Supplied information =
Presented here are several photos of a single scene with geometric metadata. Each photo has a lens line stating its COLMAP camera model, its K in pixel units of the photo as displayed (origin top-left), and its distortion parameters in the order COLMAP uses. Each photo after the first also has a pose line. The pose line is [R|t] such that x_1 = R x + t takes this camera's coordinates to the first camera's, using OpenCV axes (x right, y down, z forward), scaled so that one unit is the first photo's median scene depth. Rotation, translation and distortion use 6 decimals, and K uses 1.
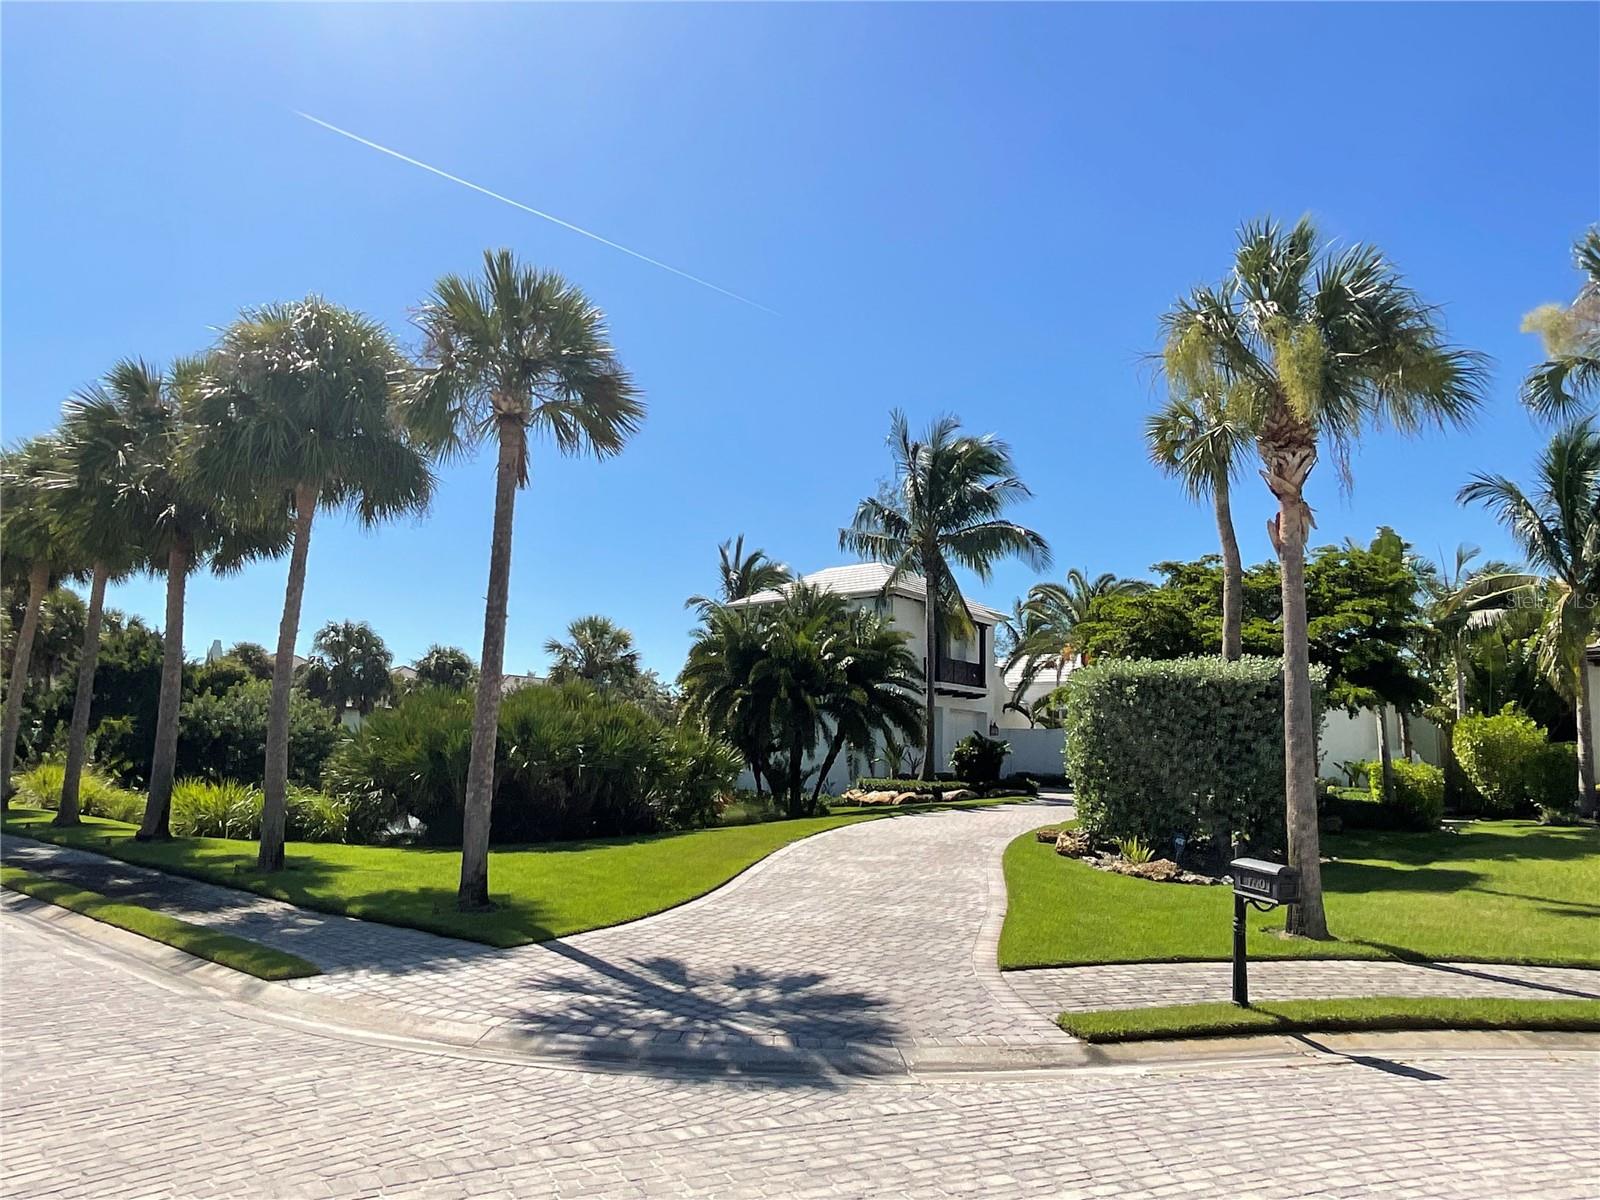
lens RADIAL K [[1015.7, 0, 804.1], [0, 1015.7, 590.6], [0, 0, 1]] dist [-0.026152, -0.000364]
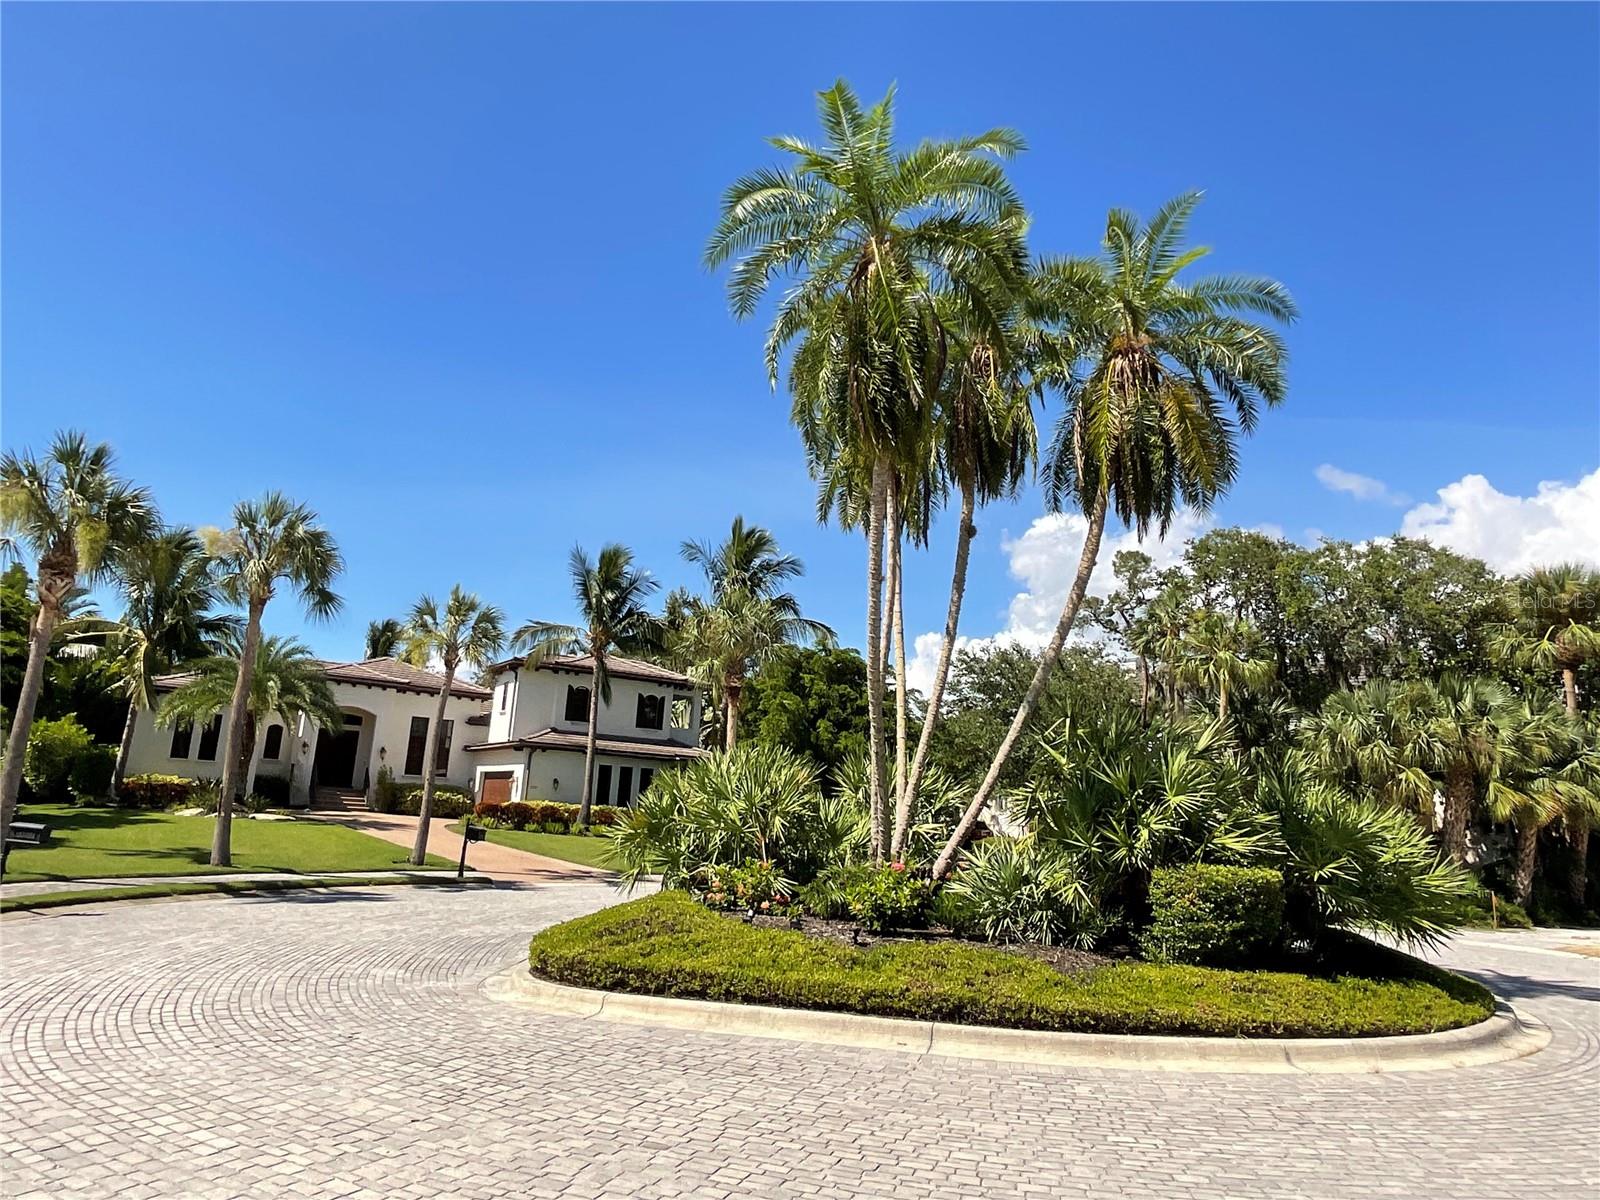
lens RADIAL K [[1015.7, 0, 802.7], [0, 1015.7, 593.6], [0, 0, 1]] dist [-0.026152, -0.000364]
pose [[0.276130, 0.175124, 0.945031, -0.434141], [-0.188101, 0.974092, -0.125548, -0.081632], [-0.942534, -0.143094, 0.301917, -0.384386]]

Task = Give these lines again with "geometric metadata" replaced by "camera metadata" and everything else unchanged. Leave the pictures out of your answer.

Result =
Presented here are several photos of a single scene with camera metadata. Each photo has a lens line stating its COLMAP camera model, its K in pixel units of the photo as displayed (origin top-left), and its distortion parameters in the order COLMAP uses. Each photo after the first also has a pose line. The pose line is [R|t] such that x_1 = R x + t takes this camera's coordinates to the first camera's, using OpenCV axes (x right, y down, z forward), scaled so that one unit is the first photo's median scene depth. Rotation, translation and distortion use 6 decimals, and K uses 1.
lens RADIAL K [[1015.7, 0, 804.1], [0, 1015.7, 590.6], [0, 0, 1]] dist [-0.026152, -0.000364]
lens RADIAL K [[1015.7, 0, 802.7], [0, 1015.7, 593.6], [0, 0, 1]] dist [-0.026152, -0.000364]
pose [[0.276130, 0.175124, 0.945031, -0.434141], [-0.188101, 0.974092, -0.125548, -0.081632], [-0.942534, -0.143094, 0.301917, -0.384386]]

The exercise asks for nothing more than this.